Rodeado por los 14,000 ejemplares de su biblioteca personal, subrayados, autografiados, atesorados por largos años y un sinfín de viajes, Pitol se preguntaba de qué alquimia delirante habrían surgido aquellos pequeños que se proponían reconquistar Jerusalén, en qué momento Gregorio Samsa dejó de ser humano en la mente del escritor checo –para tener antenas en lugar de cabellos–, cuándo se detendría el fulgor cruzatiempos del prodigioso objeto imaginado por el ciego de Buenos Aires. Sus dudas fueron respondidas con la materia misma de su curiosidad: literatura.
Praga, mayo de 1983. Sergio Pitol forma parte del cuerpo diplomático de la Embajada de México en Checoslovaquia. Aquí vivirá seis años para descubrir que esta ciudad, como ninguna otra en el mundo, es intensamente inspiradora porque aquí los caminos de la creación artística se entrecruzan como las mismas tramas de las novelas más célebres que han convertido a la añeja capital de las cien torres en un personaje que, a la manera del Rabino Judah Loew en la novela El Golem de Gustav Meyrink, abriga y alienta el genio.
Sea en el hotel donde Richard Wagner compuso Tristán e Isolda, en la posada Los Tres Moros donde Johann Wolfgang von Goethe veraneó durante muchos años, en el pequeño teatro donde Wolfgang Amadeus Mozart estrenó Don Giovanni, en el hotel donde se alojó Franz Liszt, en la sala donde tocó Frederic Chopin, el departamento donde convaleció Johannes Brahms de sus males, y muchas veces Franz Kafka, el mexicano nacido en Puebla el 18 de marzo de 1933 encuentra indicios sólidos para realizar una crónica literaria de la ciudad que se estremece ante los devaneos amorosos de Teresa, Sabina y Tomás en La insoportable levedad del ser de Milán Kundera, o se convierte en un encantamiento con la terquedad temeraria de Jakob Meisl que relata, en De noche, bajo el puente de piedra de Leo Perutz, un amor imposible en la Praga del siglo XVI entre Rodolfo II, rey de Bohemia y emperador del Sacro Imperio, y la bella Esther, esposa del riquísimo judío Mordejai Meisl, gracias a una rosa y un romero que el gran talmudista Loew plantó para que los amantes se encuentren cada noche entre sueños.

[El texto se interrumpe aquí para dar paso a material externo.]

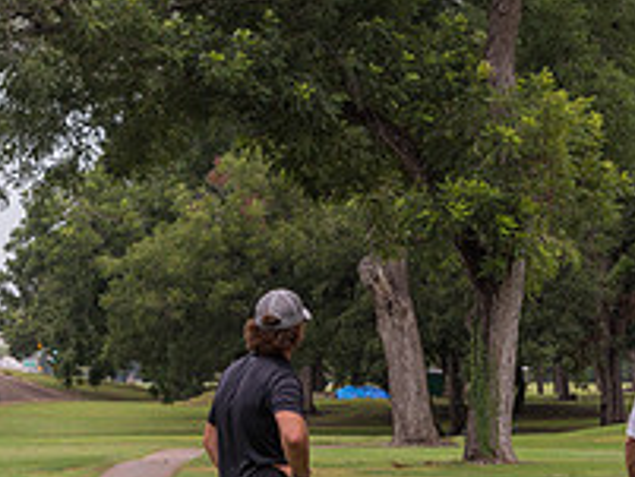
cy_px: 319
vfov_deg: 6.7
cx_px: 904
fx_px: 4075
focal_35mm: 222
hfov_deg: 8.7
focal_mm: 80
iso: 125
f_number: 4
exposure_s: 1/200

Barcelona-Ciudad de México, 1996. El arte de la fuga prueba que la fusión entre la memoria, la crónica y la ficción puede fundar un nuevo género literario. Que se puede hablar de libros que existen y también de otros que podrían existir y de otros que no sabemos si pueden existir o no, como ha considerado Juan Villoro sobre este libro cúspide en la obra del autor de Domar a la divina garza. Pitol, reitera Villoro, ha conseguido con este volumen heterodoxo mezclar los sueños con las acciones y forjar un espejo de su vida misma: el nómada que ha sido durante décadas tiene ante sí el reflejo del nómada que se pasea gozoso entre géneros literarios.

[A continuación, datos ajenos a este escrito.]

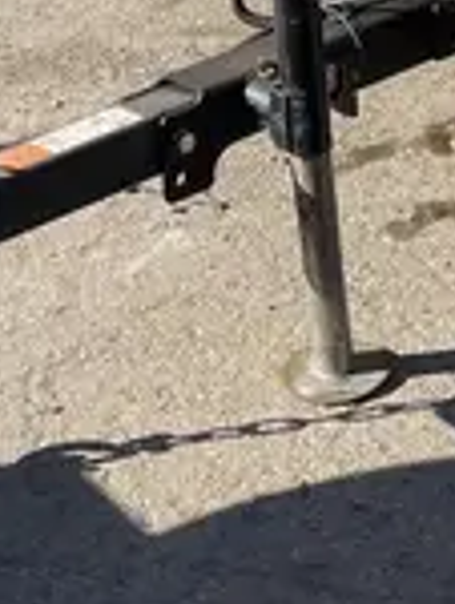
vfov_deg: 14.0
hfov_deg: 11.6
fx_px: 2219
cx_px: 383
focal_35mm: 127
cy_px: -425
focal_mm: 5.1
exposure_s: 1/2967
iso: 50
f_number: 1.6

Como el rabino Loew que crea un Golem para proteger a los judíos de Praga con una palabra mágica, Pitol comienza una nueva andanza literaria en la que revelará pasajes dolorosos de su existencia.
Así compartirá: “Los caminos de la creación son imprecisos, están llenos de pliegues, de espejismos, de demoras. Se requiere la paciencia de un ángel, una buena dosis de abandono y, a la vez, una voluntad de acero para no sucumbir a las trampas con que el inconsciente se encarga de obstaculizarle al escritor su camino. La lucha entre Eros y Thanatos está siempre en la raíz de la creación, ya se sabe. Pero el final del combate es siempre imprevisible”.
Se avergonzará en ese libro siamés de El arte... que se llama El viaje con el que se adentra en la Unión Soviética: “Era yo un niño bastante loco, muy solitario, muy caprichoso, me parece. Los problemas de mitomanía me duraron unos cuantos años, como defensa ante el mundo. A veces, más tarde, con unas copas, volvían a surgir, lo que me encolerizaba y deprimía a un grado desproporcionado.”
Iluminará la mirada en ambas obras cuando relate cómo, ya sin sus padres y su hermanita, hallaba la felicidad que no encontraba alrededor suyo en los libros. Los clásicos franceses y rusos lo ayudaron a olvidar tristezas, pérdidas y sobrellevar los sinsabores de aquellos años tiernos y compartir con otros, muchos años después, en Praga, en Beijing, en tantos sitios donde erró, esa fuente de felicidad que hay en esos objetos que él mismo forjaría con su puño y letra, entre lágrimas y carcajadas, hasta terminar convertido en un consumado alquimista de no pocos sortilegios.